* **Task to carry out**
Write out only the lines from the start of the entries up to and including the line with "31. Barak N, Hart"; please skip the pictures.

○ ○ ○ ○ ○

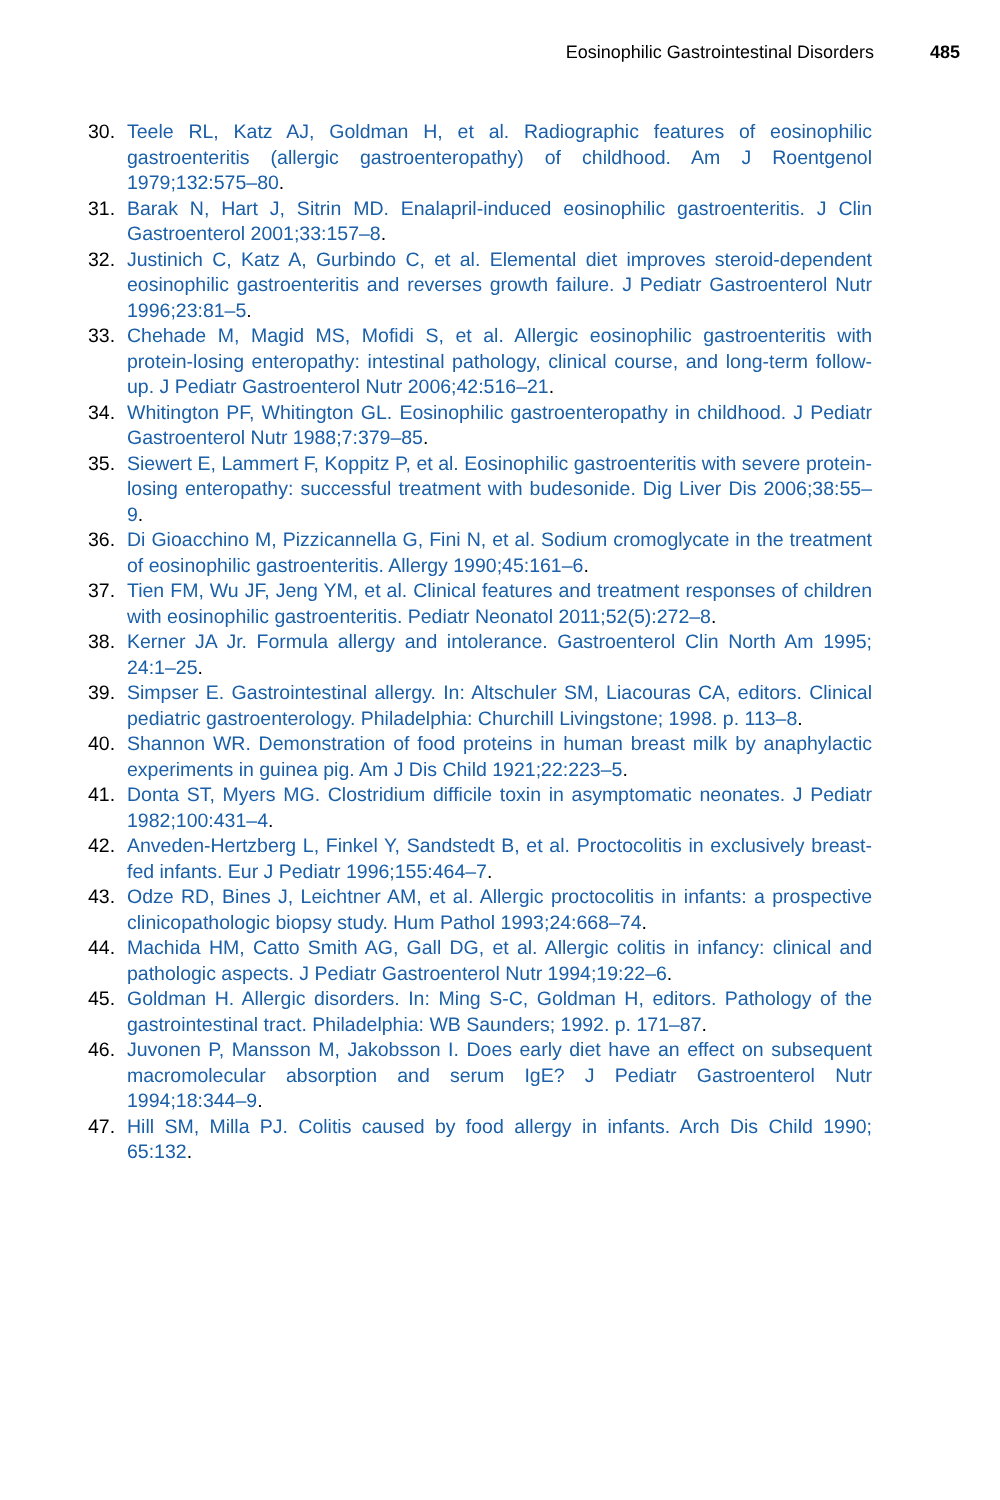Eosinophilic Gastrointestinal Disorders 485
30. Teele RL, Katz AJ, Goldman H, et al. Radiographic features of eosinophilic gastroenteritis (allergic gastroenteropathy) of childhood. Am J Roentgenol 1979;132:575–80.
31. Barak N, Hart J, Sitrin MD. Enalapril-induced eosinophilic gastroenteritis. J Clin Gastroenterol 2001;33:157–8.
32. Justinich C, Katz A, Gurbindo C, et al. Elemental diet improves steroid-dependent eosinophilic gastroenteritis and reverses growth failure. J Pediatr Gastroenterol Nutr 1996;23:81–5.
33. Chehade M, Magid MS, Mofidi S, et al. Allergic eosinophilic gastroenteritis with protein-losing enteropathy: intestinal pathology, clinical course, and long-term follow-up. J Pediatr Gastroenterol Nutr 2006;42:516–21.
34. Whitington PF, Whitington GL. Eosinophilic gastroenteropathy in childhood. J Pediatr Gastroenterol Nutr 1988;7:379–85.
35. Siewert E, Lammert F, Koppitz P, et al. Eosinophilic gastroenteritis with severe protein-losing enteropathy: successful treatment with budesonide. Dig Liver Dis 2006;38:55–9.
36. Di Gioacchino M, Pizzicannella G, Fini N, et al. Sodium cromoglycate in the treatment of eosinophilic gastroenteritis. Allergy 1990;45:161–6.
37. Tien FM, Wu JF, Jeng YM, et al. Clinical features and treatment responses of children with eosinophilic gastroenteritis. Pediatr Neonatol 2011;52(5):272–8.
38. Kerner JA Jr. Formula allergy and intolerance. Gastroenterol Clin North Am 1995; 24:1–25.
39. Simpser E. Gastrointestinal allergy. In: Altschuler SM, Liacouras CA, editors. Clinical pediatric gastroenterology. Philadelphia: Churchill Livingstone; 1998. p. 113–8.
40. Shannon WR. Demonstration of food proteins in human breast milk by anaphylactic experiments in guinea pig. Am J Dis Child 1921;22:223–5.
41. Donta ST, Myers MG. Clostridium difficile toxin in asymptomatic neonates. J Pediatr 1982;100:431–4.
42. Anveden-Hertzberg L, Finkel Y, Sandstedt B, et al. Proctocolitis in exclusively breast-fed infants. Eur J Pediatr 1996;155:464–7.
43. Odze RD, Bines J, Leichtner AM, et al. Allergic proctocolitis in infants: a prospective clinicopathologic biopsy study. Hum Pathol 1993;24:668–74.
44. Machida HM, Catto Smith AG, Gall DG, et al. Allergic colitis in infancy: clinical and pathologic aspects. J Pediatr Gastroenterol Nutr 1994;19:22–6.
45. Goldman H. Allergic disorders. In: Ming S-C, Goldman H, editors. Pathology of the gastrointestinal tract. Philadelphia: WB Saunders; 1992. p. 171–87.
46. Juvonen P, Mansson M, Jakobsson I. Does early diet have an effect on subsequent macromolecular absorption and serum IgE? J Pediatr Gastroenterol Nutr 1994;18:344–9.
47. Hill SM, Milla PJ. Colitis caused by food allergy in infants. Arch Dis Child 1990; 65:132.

○ ○ ○ ○ ○

* **Solution to this problem**
Eosinophilic Gastrointestinal Disorders 485
30. Teele RL, Katz AJ, Goldman H, et al. Radiographic features of eosinophilic gastroenteritis (allergic gastroenteropathy) of childhood. Am J Roentgenol 1979;132:575–80.
31. Barak N, Hart J, Sitrin MD. Enalapril-induced eosinophilic gastroenteritis. J Clin Gastroenterol 2001;33:157–8.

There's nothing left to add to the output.